# CONSIGNE ÉCRITE:
Selon l'article consacré à Babx, pour quelle raison le chanteur choisit-il de s'écarter un temps de la chanson lorsqu'il entreprend son nouveau disque ? Répondez en une à trois phrases.

# TEXTE SUPPORT:
■ ■ ■ ■
Babx, la voie du piano
Une maison avec un piano dedans : ce n’est ni un disque de "piano solo", ni un "disque de pianiste". Mais le chanteur Babx s’y retrouve seul au clavier, cherchant sa part de vérité... Et sa responsabilité à transmettre à sa fille ce geste hérité de sa mère.
Il le compare à un "grand orque noir" avec sa physionomie ventrue et ses rangées de dents ivoire. Ou plutôt à un "chien de berger" à l’âme fidèle, qui garderait la maison et en protègerait les habitants. Avec le piano, le chanteur Babx entretient un rapport domestique, sans révérence ni sacralisation. "Ma mère (Martina A. Catella, ethnomusicologue et professeur de chant réputée, ndlr) en jouait. Je ne me rappelle pas d’une seconde passée sur terre, sans qu’il n’ait été dans les parages, se remémore-t-il. Dès mes premières années, je crapahutais sous l’instrument : ma cabane, mon terrain d’aventures... Je m’enveloppais dans son chant. Comme dans les familles sud-américaines qui dansent au quotidien, naturellement chez nous, nous célébrions les fêtes autour de lui." Chaque jour, Babx s’y asseye donc "parfois huit heures, le temps nécessaire pour mijoter un bœuf bourguignon, parfois deux minutes trente, le temps d’un œuf au plat."
Récemment, à l’heure de s’atteler à son nouveau disque, alors que tous les mots lui paraissent sonner étrangement faux, enfermant les émotions dans le carcan du sens, il décide, au fil de ses digressions buissonnières, de s’écarter un temps de la chanson pour s’offrir un tête-à-tête avec lui. "Un chantonnement sous les doigts", décrit-il.
■ ■ ■ ■
# Enregistrements issus d'une collection:
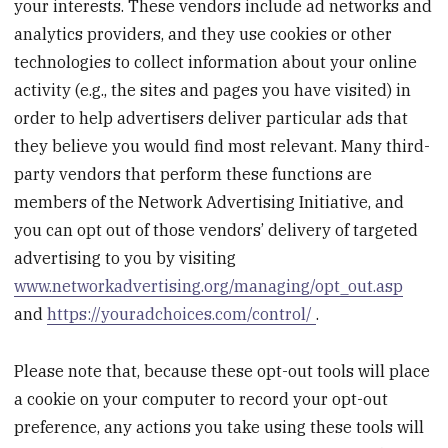
your interests. These vendors include ad networks and
analytics providers, and they use cookies or other
technologies to collect information about your online
activity (e.g., the sites and pages you have visited) in
order to help advertisers deliver particular ads that
they believe you would find most relevant. Many third-
party vendors that perform these functions are
members of the Network Advertising Initiative, and
you can opt out of those vendors’ delivery of targeted
advertising to you by visiting
www.networkadvertising.org/managing/opt_out.asp
and
https://youradchoices.com/control/
.
Please note that, because these opt-out tools will place
a cookie on your computer to record your opt-out
preference, any actions you take using these tools will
■ ■ ■ ■
# RÉPONSE À LA CONSIGNE:
Au moment de s'atteler à son nouveau disque, tous les mots lui paraissent sonner étrangement faux et enfermer les émotions dans le carcan du sens. Il décide donc de s'éloigner un temps de la chanson pour s'offrir un tête-à-tête avec le piano.